Mehr als 80 Prozent der deutschen Firmen leiden inzwischen unter den Folgen des Iran-Kriegs.

    Der Außenwirtschaftschef des Deutschen Industrie- und Handelskammertages (DIHK), Volker Treier
    Der Außenwirtschaftschef des Deutschen Industrie- und Handelskammertages (DIHK), Volker Treier (picture-alliance / dpa/Hannibal Hanschk)
    Das geht aus einer Umfrage der Deutschen Industrie- und Handelskammer hervor, an der rund 2.400 Unternehmen teilgenommen haben. Rund 83 Prozent der Befragten berichten von negativen Auswirkungen durch steigende Kosten entlang der gesamten Wertschöpfungskette. Dazu gehören gestiegene Fracht- und Transportkosten, höhere Energiezahlungen sowie steigende Rohstoff- und Materialpreise.

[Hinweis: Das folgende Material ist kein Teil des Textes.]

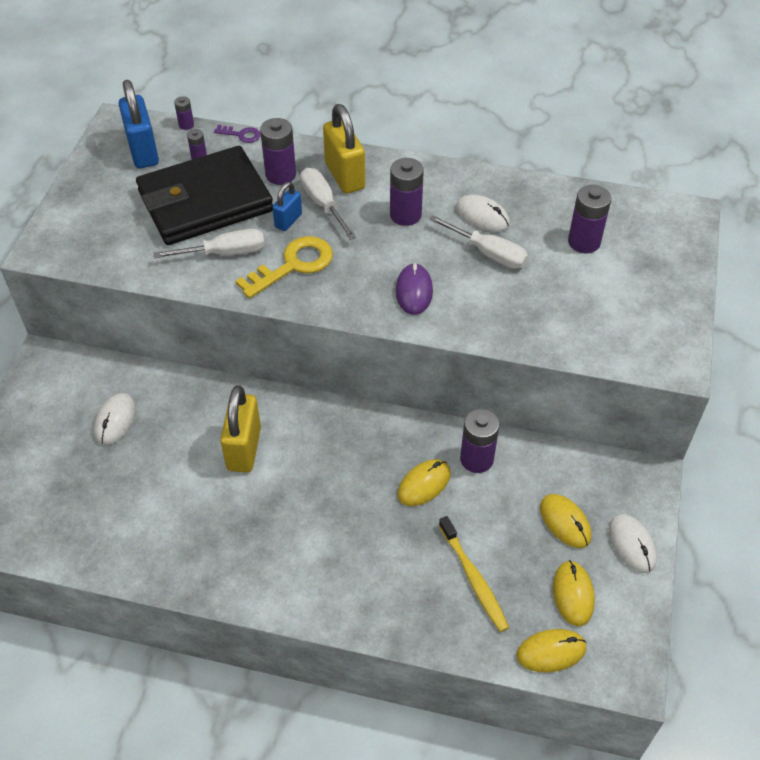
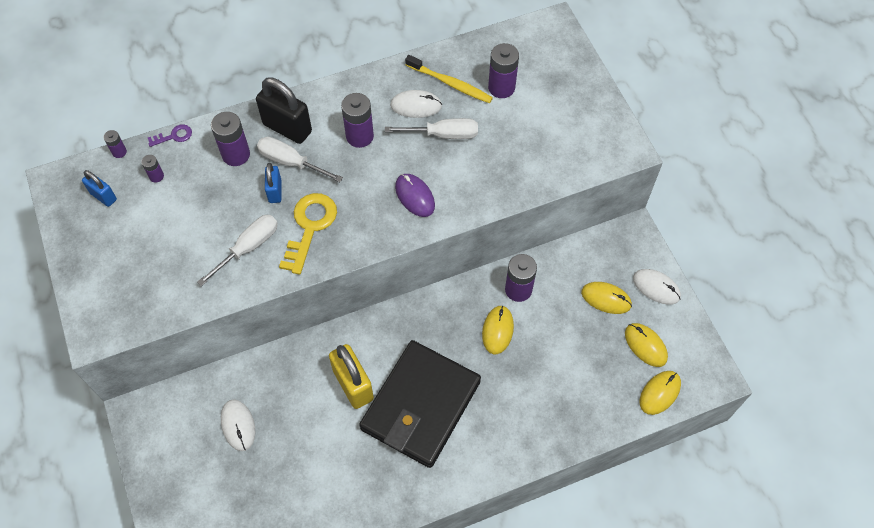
camera: 35 degrees left, 10 degrees up
blue padlock [119,80,159,168] -> blue padlock [82,170,117,207], size x0.56
black wallet [136,146,273,245] -> black wallet moved to [359,340,481,468]
yellow padlock [323,104,365,194] -> black padlock [256,78,312,144]
yellow toothbrush [439,516,509,632] -> yellow toothbrush moved to [405,55,493,103]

    Die Kostenwelle rolle durch die Unternehmen, erklärte DIHK-Chefanalyst Treier. Dies verschärfe die ohnehin schwierige Situation am Standort Deutschland. Die Bundesregierung müsse jetzt mit tiefgreifenden Reformen gegensteuern - unter anderem durch beschleunigte Verfahren und den Abbau von Bürokratie.
    Diese Nachricht wurde am 21.04.2026 im Programm Deutschlandfunk gesendet.